Here's the uname -a:
Linux wdlbc22r06 2.6.5-7.244-bigsmp #1 SMP Mon Dec 12 18:32:25 UTC 2005 i686 i686 i386 GNU/Linux

From hwinfo --cpu
01: None 00.0: 10103 CPU
 [Created at cpu.290]
 Unique ID: rdCR.j8NaKXDZtZ6
 Hardware Class: cpu
 Arch: Intel
 Vendor: "GenuineIntel"
 Model: 15.4.3 "Intel(R) Xeon(TM) CPU 3.60GHz"
Features: fpu,vme,de,pse,tsc,msr,pae,mce,cx8,apic,sep,mtrr,pge,mca,cmov,pat,pse36,clflush,dts,acpi,mmx,fxsr,sse,sse2,ss,ht,tm,pbe,lm,pni,monitor,ds_cpl,tm2,est,cid
 Clock: 3600 MHz
 Cache: 2048 kb
 Units/Processor: 2
 Config Status: cfg=new, avail=yes, need=no, active=unknown

From hwinfo --memory
01: None 00.0: 10102 Main Memory
 [Created at memory.59]
 Unique ID: rdCR.CxwsZFjVASF
 Hardware Class: memory
 Model: "Main Memory"
 Memory Range: 0x00000000-0xfff5ba3f (rw)
 Memory Size: 4 GB
 Config Status: cfg=no, avail=yes, need=no, active=unknown

We're running on 32-bit mode for compatibility with some libraries.
How can I determine whether this is due to a buggy kernel?


Tom Lane wrote:
Jaime Silvela <JSilvela@xxxxxxxx> writes:
The kernel is Linux 2.6.5

2.6.5.what (give us full uname -a output please)?  On what hardware?
If memory serves, we had some reason to think that it only occurred on
specific 64-bit multi-CPU platforms, so I'm not just asking idly.
The error check was put in as a consequence of this thread:
http://archives.postgresql.org/pgsql-admin/2006-09/msg00250.php

So I take it that this happens on the restore part, not the dump part then?

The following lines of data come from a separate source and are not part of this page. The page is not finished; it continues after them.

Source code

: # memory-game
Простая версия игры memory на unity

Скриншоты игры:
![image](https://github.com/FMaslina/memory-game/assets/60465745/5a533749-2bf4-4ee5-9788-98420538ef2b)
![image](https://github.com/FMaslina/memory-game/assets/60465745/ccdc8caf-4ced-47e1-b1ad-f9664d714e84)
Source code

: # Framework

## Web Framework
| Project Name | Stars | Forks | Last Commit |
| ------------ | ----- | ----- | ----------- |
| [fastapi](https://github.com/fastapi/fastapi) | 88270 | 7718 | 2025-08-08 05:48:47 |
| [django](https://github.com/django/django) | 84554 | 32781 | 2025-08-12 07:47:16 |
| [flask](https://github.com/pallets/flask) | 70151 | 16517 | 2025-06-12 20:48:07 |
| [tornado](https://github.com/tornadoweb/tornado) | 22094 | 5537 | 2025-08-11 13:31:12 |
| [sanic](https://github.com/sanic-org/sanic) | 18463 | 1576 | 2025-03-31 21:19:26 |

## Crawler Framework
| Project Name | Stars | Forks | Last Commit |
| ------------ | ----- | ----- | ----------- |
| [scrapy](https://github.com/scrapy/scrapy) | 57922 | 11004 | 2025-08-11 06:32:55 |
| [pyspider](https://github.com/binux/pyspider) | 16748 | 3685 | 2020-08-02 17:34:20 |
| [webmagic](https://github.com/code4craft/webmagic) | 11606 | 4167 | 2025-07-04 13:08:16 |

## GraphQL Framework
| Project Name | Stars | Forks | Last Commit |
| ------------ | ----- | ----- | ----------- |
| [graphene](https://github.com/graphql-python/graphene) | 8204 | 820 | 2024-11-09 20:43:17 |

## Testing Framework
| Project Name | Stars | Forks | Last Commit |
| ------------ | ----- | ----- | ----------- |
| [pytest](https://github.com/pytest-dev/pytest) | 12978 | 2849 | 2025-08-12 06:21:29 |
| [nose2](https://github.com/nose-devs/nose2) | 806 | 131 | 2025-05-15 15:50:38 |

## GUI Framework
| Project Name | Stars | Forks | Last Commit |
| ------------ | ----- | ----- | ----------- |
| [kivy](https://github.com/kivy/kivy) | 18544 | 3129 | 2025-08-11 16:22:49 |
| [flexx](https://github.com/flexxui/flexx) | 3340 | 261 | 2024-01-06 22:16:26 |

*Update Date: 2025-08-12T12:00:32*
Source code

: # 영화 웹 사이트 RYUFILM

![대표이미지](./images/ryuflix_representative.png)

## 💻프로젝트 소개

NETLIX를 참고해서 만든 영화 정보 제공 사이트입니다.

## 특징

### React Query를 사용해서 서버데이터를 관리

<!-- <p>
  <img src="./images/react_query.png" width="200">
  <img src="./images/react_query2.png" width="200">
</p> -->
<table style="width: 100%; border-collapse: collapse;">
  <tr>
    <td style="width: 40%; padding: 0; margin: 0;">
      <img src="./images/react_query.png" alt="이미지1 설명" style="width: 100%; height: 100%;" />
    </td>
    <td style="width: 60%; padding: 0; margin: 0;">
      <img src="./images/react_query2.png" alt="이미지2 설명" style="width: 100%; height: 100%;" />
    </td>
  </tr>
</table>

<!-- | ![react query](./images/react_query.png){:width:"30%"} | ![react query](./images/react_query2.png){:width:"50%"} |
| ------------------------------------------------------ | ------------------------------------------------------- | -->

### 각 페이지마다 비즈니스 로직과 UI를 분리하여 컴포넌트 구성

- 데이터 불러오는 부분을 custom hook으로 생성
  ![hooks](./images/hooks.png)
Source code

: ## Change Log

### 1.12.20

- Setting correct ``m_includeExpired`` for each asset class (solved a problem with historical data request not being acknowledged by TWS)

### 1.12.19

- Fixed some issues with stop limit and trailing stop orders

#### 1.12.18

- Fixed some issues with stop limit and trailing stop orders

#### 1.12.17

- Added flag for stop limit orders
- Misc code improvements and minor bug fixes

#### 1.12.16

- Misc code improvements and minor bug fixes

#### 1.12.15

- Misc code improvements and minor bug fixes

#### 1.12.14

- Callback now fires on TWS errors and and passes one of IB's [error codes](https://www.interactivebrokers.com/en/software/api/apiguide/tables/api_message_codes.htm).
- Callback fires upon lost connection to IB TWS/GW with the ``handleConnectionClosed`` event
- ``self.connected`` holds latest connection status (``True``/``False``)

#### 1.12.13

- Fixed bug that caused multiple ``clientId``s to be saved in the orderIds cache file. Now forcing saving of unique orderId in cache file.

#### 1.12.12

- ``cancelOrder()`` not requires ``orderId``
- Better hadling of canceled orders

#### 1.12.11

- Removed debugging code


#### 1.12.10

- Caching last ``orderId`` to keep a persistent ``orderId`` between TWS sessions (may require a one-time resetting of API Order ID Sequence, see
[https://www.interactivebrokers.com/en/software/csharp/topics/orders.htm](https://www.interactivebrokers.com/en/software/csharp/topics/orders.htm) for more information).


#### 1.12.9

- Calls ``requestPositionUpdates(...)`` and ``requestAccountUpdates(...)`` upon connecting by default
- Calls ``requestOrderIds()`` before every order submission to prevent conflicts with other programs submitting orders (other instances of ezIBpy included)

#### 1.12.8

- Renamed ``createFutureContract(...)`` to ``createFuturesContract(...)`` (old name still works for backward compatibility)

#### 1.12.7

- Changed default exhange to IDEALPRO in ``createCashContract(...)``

It's definitely a write failure not a read failure.  Per the code comments:

         * We get here only in the corner case where we are trying to extend
         * the relation but we found a pre-existing buffer marked BM_VALID.
         * This can happen because mdread doesn't complain about reads beyond
         * EOF --- which is arguably bogus, but changing it seems tricky ---
         * and so a previous attempt to read a block just beyond EOF could
         * have left a "valid" zero-filled buffer.  Unfortunately, we have
         * also seen this case occurring because of buggy Linux kernels that
         * sometimes return an lseek(SEEK_END) result that doesn't account for
         * a recent write.  In that situation, the pre-existing buffer would
         * contain valid data that we don't want to overwrite.  Since the
         * legitimate cases should always have left a zero-filled buffer,
         * complain if not PageIsNew.